What’s even better, these moments have exponential compliancy-building power!  

Meeting your child’s authentic desire for side-by-side camaraderie in their quest makes them all the more willing to join you side-by-side in your real life missions.  Like grocery gathering, being on time, and putting boots on!

Being a kid is a heck of a lot to bear sometimes so I let my kids know we are in it together.    

I think small but genuine acts of playfulness are actually acts of compassion

Yes, play can be a form of solidarity.

I don’t focus on the usual issues of discipline.  Rather, I put my energy into pre-emptively enlarging the scope of high quality play in our home and honing my own Mary Poppins skills. 

There are few storms that a magical intervention can’t dissolve!

robot

I’ll take this kind of creative and fun investment of energy any day over the soul-wearying, impossible fight of holding up invisible battle lines that don’t even make sense to a child!

But how can play really work as tantrum prevention and real character development?

I have seen, and fully believe, that internal reservoirs of deep play are the wellspring of self-control, contentment, and agreeableness. 

The satisfaction that comes from getting “lost in play” is substantive; it basically unleashes a power that is the very opposite of compulsion.   

Play creates bandwidth.

It generates capacity.

Real play makes a child so spacious inside that they grow this enormous ‘pause’ button — a beacon of restraint and composure (again, the opposite of reactivity.  Some adults could stand to grow theirs a little larger…)

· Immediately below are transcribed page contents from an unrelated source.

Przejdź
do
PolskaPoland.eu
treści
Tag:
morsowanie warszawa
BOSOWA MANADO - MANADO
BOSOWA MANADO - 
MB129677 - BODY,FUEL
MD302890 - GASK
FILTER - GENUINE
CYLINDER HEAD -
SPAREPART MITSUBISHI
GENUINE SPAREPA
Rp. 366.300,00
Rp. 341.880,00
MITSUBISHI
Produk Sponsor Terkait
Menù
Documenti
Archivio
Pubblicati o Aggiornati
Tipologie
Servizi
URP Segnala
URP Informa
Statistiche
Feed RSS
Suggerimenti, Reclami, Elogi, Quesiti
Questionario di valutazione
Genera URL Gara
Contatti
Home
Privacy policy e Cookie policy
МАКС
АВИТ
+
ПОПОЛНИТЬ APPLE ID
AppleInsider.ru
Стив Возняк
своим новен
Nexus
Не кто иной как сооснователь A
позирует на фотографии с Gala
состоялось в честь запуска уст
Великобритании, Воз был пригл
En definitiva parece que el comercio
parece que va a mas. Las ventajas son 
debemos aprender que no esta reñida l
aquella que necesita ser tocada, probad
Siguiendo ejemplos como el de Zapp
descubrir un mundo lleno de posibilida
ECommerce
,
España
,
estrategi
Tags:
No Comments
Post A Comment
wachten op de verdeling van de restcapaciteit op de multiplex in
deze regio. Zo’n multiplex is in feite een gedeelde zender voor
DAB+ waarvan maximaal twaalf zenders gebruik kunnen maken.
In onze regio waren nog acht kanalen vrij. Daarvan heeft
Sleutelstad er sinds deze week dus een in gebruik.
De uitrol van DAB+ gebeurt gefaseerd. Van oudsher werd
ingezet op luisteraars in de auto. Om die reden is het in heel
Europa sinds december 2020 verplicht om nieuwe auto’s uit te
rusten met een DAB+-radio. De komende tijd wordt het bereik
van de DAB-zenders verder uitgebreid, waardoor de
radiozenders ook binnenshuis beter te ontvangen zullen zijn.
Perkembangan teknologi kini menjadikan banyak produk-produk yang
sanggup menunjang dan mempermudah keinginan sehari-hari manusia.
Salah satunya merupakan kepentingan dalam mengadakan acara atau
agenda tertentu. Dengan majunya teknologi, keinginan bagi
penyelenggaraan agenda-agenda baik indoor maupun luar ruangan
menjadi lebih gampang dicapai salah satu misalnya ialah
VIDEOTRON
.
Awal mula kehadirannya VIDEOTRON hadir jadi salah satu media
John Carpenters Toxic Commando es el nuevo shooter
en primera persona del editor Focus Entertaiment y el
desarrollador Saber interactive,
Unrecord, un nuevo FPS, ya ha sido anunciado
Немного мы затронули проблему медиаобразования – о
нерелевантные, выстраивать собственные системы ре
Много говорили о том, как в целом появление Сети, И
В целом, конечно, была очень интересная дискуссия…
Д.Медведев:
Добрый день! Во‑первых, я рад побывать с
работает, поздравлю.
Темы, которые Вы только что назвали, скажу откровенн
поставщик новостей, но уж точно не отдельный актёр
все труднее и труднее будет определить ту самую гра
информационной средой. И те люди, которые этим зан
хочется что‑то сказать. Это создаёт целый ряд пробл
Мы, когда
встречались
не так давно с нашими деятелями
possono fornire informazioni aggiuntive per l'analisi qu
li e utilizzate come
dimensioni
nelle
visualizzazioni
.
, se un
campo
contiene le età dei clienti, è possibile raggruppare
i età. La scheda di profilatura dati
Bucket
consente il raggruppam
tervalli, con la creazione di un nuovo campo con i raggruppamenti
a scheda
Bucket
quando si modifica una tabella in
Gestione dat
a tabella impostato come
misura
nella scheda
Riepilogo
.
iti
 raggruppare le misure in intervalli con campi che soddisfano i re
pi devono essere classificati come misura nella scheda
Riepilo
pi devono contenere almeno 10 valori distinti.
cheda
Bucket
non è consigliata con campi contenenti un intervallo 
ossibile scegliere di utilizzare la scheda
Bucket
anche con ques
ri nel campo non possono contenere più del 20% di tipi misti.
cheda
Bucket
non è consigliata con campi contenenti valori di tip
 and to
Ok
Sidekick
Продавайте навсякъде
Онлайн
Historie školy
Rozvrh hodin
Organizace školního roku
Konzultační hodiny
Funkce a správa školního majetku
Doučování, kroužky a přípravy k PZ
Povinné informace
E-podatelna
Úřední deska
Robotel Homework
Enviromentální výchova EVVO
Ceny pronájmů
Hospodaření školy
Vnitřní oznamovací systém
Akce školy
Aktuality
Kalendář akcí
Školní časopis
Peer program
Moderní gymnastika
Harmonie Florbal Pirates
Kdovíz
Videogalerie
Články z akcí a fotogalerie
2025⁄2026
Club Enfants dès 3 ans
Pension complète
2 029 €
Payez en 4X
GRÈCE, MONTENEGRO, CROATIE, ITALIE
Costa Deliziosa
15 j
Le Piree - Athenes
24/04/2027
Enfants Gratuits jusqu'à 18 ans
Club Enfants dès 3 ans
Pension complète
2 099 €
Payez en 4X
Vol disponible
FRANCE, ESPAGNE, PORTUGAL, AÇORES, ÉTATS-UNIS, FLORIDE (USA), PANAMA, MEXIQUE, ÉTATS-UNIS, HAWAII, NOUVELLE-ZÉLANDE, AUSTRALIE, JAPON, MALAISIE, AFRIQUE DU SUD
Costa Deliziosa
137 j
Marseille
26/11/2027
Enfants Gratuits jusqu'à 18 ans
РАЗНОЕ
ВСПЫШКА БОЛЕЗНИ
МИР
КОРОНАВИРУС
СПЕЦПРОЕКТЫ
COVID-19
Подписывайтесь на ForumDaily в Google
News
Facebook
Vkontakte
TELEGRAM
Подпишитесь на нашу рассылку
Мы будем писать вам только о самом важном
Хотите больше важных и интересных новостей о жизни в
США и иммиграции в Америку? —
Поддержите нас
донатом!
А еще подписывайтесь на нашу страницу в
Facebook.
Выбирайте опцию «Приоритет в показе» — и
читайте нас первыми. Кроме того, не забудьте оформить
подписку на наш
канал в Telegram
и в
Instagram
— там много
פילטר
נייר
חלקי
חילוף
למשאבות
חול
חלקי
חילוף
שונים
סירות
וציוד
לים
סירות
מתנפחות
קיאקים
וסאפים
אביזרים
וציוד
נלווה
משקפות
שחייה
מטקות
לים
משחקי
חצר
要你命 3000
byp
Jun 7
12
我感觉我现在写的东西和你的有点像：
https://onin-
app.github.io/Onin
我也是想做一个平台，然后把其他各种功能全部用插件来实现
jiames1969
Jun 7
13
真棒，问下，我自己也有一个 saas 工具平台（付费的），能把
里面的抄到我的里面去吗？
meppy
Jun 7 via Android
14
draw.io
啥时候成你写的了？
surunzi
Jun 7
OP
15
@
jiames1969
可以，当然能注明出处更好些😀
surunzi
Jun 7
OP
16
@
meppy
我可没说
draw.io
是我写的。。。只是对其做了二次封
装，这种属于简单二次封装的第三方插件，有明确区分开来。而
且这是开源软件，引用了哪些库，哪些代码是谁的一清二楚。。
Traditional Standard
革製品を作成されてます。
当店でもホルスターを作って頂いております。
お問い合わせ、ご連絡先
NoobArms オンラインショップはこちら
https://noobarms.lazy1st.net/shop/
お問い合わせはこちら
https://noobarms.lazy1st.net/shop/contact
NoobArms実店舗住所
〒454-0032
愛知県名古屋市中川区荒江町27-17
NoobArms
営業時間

I believe that regular, organically flowing deep play is the healthy diet that prevents ridiculous behaviour and bad choices from taking over.

It is a bit miraculous really.

The seeds of instruction and correction that I drop are received into the soft, supple soil of their hearts because they’ve been nourished by deep play. 

All this would be impossible if we had to rise up and be Mary Poppins every day in every way.  I know I do not have that kind of power.   

Luckily, spaciousness is cumulative.

It builds up in the atmosphere of the home, day after day; in the body of a child, year after year. 

Every time you prioritize their deep play, their soul registers that as honour.

(Don’t be surprised when you receive the same gift in return!)

Every time you find a way to gently stir the play forward another round, add a new variable, or extend their stamina by a few minutes you are expanding the rubber band of how far they can go.

You’re infusing space into their tender places, dissolving tension and, as we know from yoga — it is releasing into a pose, not forcing it, that creates true flexibility, motion, ease, and well-being.

This is what I call flow discipline and I can tell you — this little BOSS would be a full blown monster without it!

So the next time you experience a lack of compliance I want you to remember its root: pliancy.

Compliant:[com (with, together, completely) pliant (yielding)]

Wow.  Yielding together.  Ebb and flow.

This state of being flexible, loose, and open is my highest goal for my children.

Yes, because it makes my job so much easier, but more importantly — it is the foundation of a beautiful, resilient, adaptive, spirit-led life.

A child who has had this living experience of grace infused into the marrow of who they are will always have a sacred place of belonging, right inside themselves.  A space to BE.

Which is what my new book Being With Wonder is really about.

One final thought.

I’d like to encourage you — if you’ve been feeling constrained — to find your own spacious heart again.

One of the ways I do this is by simply embracing this very same boundless permission to play!

All humans need space to BE.   

So this is how I live my life!

I feel invited, allured, beckoned, and empowered to revel and play with immersive abandon.  

And whenever something goes wrong, I fall back on spaciousness.

It is quite unusual, but ask the people who know me —

I literally sink into my spacious worldview, like a soft bed or delicious yoga pose.

Gigi Jobb

I am not an obstinate woman!

I bow easily to guidance. 

I am all “yes” when the wind blows.

I love to yield and grow!

Pliant as a willow, I’ll bend, bend, bend…

 

And I can’t help but think my children have noticed.